The creation of computer technology has made corpus research possible, as the computer is able to store, code, categorize, and retrieve massive amounts of information. The field began with just a small group of dedicated enthusiasts, but by the end of the century, it had become a major research strand in both the fields of linguistics and language learning. Over the last two decades, educators have been finding ways to exploit the potential of corpora (the plural of corpus), channeling research data into pedagogical applications for language instruction. Research using corpus data in English language learning has become a broad field drawing from a wealth of corpora. This abundance and breadth of corpora and corpus-based research studies may contribute to the myth that it is all just too complicated for teachers (Conrad, 2009). Some teachers believe that the technology is too advanced or that the data are incomprehensible. These may be common sentiments and they are easily understandable. The sheer mass of a given database alone can be overwhelming. In my experience discussing corpora use in the classroom with peers, I have found that a few teachers are unaware of the existence of corpora. Many are vaguely to somewhat familiar with the concept of corpora and generally aware of the growing interest and research in corpus-informed language learning. Most have limited to no hands-on experience working with corpora. It is noted in the field that academic preparation programs lack any training in corpus linguistics (Granger, 2009; Hasko, 2013).
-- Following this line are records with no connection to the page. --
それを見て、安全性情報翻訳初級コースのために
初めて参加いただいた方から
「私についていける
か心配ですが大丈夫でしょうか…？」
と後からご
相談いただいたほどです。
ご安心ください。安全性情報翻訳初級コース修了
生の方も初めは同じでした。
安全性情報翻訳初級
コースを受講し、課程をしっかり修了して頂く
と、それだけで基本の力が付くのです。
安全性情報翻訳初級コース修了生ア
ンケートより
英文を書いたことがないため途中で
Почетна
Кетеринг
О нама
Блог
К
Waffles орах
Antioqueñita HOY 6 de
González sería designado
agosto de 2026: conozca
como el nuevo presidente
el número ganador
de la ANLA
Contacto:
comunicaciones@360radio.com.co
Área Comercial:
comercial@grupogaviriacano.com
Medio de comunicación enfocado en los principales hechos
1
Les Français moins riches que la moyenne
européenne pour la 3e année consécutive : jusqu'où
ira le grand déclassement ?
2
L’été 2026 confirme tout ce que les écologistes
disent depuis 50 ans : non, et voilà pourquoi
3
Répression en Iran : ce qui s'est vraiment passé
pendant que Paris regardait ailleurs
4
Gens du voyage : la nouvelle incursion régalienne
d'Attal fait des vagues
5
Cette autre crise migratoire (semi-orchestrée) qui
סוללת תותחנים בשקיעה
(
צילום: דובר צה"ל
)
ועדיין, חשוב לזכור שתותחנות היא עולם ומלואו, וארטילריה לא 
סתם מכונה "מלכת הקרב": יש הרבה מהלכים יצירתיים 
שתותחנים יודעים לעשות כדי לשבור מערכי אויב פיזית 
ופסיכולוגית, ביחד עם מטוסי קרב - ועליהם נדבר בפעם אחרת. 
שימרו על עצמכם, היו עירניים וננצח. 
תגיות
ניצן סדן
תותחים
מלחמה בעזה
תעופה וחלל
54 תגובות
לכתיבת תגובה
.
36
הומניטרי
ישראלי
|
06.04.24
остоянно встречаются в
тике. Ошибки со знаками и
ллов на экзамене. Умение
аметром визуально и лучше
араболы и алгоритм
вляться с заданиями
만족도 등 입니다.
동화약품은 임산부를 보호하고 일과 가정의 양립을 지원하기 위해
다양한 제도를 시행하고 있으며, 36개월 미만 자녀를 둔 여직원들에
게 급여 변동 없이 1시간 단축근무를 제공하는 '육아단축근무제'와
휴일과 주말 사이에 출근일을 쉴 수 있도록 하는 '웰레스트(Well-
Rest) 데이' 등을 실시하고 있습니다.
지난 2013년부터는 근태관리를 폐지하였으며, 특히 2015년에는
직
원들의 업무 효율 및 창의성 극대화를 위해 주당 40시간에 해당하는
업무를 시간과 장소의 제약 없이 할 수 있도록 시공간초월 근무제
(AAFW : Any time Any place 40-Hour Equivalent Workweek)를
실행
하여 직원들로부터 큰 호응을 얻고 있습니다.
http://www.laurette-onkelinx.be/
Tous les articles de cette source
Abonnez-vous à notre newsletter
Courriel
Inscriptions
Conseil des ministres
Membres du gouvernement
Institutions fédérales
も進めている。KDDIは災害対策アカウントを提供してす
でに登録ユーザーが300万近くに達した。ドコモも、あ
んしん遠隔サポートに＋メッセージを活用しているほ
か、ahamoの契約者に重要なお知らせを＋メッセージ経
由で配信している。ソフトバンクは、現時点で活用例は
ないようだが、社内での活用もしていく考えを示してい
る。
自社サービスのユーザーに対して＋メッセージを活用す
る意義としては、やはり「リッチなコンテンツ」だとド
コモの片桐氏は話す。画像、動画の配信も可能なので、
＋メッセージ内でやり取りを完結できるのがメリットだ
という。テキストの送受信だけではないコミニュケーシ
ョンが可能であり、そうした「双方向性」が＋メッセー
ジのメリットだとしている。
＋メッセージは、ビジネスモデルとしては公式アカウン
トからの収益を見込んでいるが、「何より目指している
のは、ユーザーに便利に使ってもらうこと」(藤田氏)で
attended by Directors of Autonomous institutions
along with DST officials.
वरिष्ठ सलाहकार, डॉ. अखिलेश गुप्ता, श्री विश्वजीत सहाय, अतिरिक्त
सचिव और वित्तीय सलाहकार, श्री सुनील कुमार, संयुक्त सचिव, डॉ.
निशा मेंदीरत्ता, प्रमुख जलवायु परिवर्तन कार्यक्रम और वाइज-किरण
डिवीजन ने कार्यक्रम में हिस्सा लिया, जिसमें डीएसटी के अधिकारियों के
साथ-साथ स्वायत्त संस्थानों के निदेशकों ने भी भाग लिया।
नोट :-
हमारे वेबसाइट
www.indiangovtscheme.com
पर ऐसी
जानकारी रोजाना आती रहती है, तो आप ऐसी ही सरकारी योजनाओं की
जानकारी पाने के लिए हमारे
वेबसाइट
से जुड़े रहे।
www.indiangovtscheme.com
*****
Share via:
Many research studies use prominent corpora such as the British National Corpus (BNC), and the Corpus of Contemporary American English, usually referred to as COCA (Davies, 2008). These immensely huge corpora contain hundreds of millions of words from sources of news broadcasts to literary fiction. These resources allow for the analysis of language features and use such as medium and register by searches for spoken versus written language use, for example. Corpora also consist of professional and academic content, facilitating research in academic disciplines or subfields, and enabling comparisons on aspects of general English use versus English for specialized or specific purposes. Learner corpora provide insights into the language use of language learners as they collect actual learners’ work. One prominent corpus of this kind is the Michigan Corpus of Upper level Student Papers (MICUSP), from the University of Michigan. Another is the International Corpus of Learner English (ICLE). Learner corpora provide insight into learners’ needs and actual habits of learners’ language use. The features of corpora seem limitless as does the pedagogical potential. For example, along with generating millions of words in frequency lists, certain corpora are capable of charting changes in usage patterns over time, or the geographical status of varied world Englishes.